Monday, April 13, 2015

2015 Navajo Oral History Project begins in about 30 days

Eleven students from the Mass Communication Department at Winona State University are getting close to wrapping up their spring semester and then will embark on a summer journalism effort known as the Navajo Oral History Project.

The WSU students will travel to the Navajo Nation where they will stay for three weeks. The WSU students will be put into small teams with students from Diné College of the Navajo Nation. The college student groups will provide a service project for a Navajo elder, and then will interview the elder three times. Students will research the elder, and interview them, plus audio record, video record and photograph the interviews. Then, students will transcribe the interviews, write scripts proofread, edit and produce documentary films focused on the lives of the elders.

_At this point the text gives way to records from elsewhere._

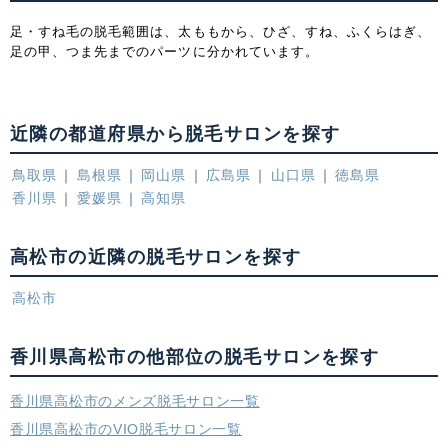
足・すね毛の脱毛範囲は、太ももから、ひざ、すね、ふくらはぎ、
足の甲、つま先までのパーツに分かれています。
近隣の都道府県から脱毛サロンを探す
鳥取県
島根県
岡山県
広島県
山口県
徳島県
香川県
愛媛県
高知県
高松市の近隣の脱毛サロンを探す
高松市
香川県高松市の他部位の脱毛サロンを探す
香川県高松市のメンズ脱毛サロン一覧
香川県高松市のVIO脱毛サロン一覧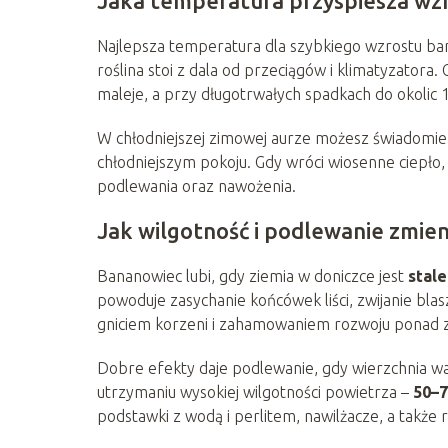
Jaka temperatura przyspiesza wz
Najlepsza temperatura dla szybkiego wzrostu b
roślina stoi z dala od przeciągów i klimatyzatora
maleje, a przy długotrwałych spadkach do okolic 
W chłodniejszej zimowej aurze możesz świadomie
chłodniejszym pokoju. Gdy wróci wiosenne ciepło
podlewania oraz nawożenia.
Jak wilgotność i podlewanie zmie
Bananowiec lubi, gdy ziemia w doniczce jest
stale
powoduje zasychanie końcówek liści, zwijanie blas
gniciem korzeni i zahamowaniem rozwoju ponad z
Dobre efekty daje podlewanie, gdy wierzchnia wa
utrzymaniu wysokiej wilgotności powietrza –
50–
podstawki z wodą i perlitem, nawilżacze, a także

This is the sixth year of the Navajo Oral History Project.

At the end of summer, the finished documentary films will be archived at the Navajo Nation Museum and Library, the Libraries at both Winona State University and Diné College, and, perhaps most impressively, at the Smithsonian Institution's National Museum of the American Indian.

See the previous Blog entry (dated Feb. 27, 2015) for a list of the WSU students participating in this project.  As the class gets started in May, the rest of the class will be introduced here on the blog, along with photos.

This blog, MassCommuniMania.blogspot.com, will be updated regularly during the operation of the project, starting in Mid-May 2015. The blog will feature articles about each day's activities and will include photographs of the students doing their journalism work-- and having fun-- while on the Navajo Nation.  Often the articles and photographs will be by the student journalists involved in the project.